Organizers swung into action. On Friday, more than 100 volunteers wielding ice augers perforated the lake with 20,000 holes in just three hours.

On Saturday, anglers start arriving by 7 a.m. in hopes of securing the best holes. Many haul their gear on plastic sleds: bait (mainly fathead, shiner, and rainbow minnows), something to catch the fish with (usually a miniature rod and reel), and all kinds of electronic gear (GPS systems to pinpoint their position on the lake, sonar to determine the water's depth and locate fish, and underwater cameras to actually see them).

Precisely at noon, a cannon shot signals the opening. Within one minute, a man runs in with the first catch of the day – a small perch. Within five minutes, several hundred people line up with fish at a central "weigh in" tent. Inside, frenetic volunteers lay the fish on electronic scales, giving each angler a printout of the vital statistics. The fish are then handed to a state official, who flushes the live ones back into the lake through a PVC tube as part of a "catch and release" policy.
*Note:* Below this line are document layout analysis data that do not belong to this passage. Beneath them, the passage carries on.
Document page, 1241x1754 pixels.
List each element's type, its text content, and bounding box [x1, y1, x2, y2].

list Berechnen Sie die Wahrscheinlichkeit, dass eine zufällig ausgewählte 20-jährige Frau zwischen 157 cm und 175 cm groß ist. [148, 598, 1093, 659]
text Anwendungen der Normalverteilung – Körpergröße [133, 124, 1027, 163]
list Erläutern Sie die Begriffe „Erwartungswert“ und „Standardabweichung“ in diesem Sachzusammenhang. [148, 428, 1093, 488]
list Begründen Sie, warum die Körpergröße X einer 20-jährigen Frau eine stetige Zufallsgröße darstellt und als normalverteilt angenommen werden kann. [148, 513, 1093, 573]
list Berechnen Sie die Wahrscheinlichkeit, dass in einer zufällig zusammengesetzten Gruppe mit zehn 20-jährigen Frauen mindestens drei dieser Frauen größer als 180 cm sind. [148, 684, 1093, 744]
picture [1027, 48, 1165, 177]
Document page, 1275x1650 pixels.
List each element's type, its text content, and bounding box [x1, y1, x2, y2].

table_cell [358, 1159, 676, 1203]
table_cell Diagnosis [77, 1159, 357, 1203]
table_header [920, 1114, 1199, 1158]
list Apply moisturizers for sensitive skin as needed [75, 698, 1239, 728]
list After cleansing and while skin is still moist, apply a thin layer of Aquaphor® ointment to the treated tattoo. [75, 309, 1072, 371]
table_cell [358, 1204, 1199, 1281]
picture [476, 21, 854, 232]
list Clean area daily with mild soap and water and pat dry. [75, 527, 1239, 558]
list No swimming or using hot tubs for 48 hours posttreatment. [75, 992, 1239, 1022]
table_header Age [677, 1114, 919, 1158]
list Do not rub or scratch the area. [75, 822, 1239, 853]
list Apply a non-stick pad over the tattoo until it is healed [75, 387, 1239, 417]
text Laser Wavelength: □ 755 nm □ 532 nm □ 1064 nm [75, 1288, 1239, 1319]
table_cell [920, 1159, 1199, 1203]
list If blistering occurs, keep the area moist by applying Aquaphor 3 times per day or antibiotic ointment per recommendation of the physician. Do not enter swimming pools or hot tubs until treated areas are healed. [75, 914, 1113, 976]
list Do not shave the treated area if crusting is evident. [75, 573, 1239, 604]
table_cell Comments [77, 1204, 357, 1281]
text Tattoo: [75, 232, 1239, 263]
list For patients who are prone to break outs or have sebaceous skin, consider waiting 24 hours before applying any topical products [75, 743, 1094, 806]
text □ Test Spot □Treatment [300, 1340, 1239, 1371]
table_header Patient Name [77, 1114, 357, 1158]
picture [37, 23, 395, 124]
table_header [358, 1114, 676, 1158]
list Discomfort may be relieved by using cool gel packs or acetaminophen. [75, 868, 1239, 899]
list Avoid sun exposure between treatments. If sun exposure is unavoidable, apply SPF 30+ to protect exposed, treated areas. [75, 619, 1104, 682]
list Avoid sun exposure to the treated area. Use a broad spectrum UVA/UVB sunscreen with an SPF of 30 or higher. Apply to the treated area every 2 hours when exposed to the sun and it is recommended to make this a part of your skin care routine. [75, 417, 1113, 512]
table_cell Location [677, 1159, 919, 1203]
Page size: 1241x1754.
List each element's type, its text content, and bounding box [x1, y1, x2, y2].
"We've come here five years in a row and never caught a fish," says Travis Denney of Saulk Rapids, Minn., ecstatic after registering his second under-a-half-pound walleye. Still, he says, the day is "just about having a good time."

***

The event does at times feel like a Mardi Gras in thermal underwear. Dustin Gawlik has driven up from Minneapolis, three hours south, with 12 of his friends for the past three years. They're wearing pink hats, pink shirts, and have erected a pink flag – all to mark their spot and be a comical contrast to the ubiquitous camouflage and traffic-cone-orange jumpsuits.

"We get together now once a year as a tradition," says Mr. Gawlik, who works for a bicycle company.

Not far away, Tim Yaeger watches his hole more seriously, but is still out on the ice for the enjoyment. He is in an orange jumpsuit. "We're in the land of 10,000 lakes," he says, explaining his passion for the sport. "It's relaxing. It's a way to get away from work and all the noise."

Mr. Yaeger, like most here, usually spends his time in a fish house – a small, heated structure with holes in the floor. The more sophisticated ones now have bunk beds, stoves, microwaves, and satellite dishes.

But the event here and other fishing derbies do it the old-fashioned way, in the open air. As a result, they take on the feel of a community hearth, without the BTUs. "It is a good way to be together," says Dave Wood, a local retiree, who has come out with his son and daughter-in-law.

Many novices are particularly impressed. Leo Desmond of Dover, England, married a woman from Brainerd in October. She kept telling him about ice fishing. He thought the idea was "nuts." When he heard that trucks routinely drive on the lake, he was even more incredulous. Today he's dangling a line in the hole – and intends to be a repeat visitor. "It's amazing," he says of the couple's unofficial honeymoon. "I can now say this is another thing I've done – the largest ice-fishing tournament in the world."

Nearby, some anglers are barbecuing. Whoops and hollers erupt as someone pulls up a fish and dashes for the weigh-in tent.

Clearly, not everyone is here just for fun, though. The sponsors hand out $150,000 in prizes for the 150 largest fish (entry fee: $45). All the proceeds from the tournament – this year $250,000 – go to charity. First place is a Ford truck. The 100th place winner gets $10,000.

As the cannon booms, ending the derby at 3 p.m., the anglers all congregate in front of a "big fish leader board." The biggest fish turns out to be a 4.91-pound northern pike, caught, for a change, by a local man from Baxter, Tim Piehl. His wife has been following the tournament on the radio and is already making room in the garage.

"It was unreal," Mr. Piehl says, simply.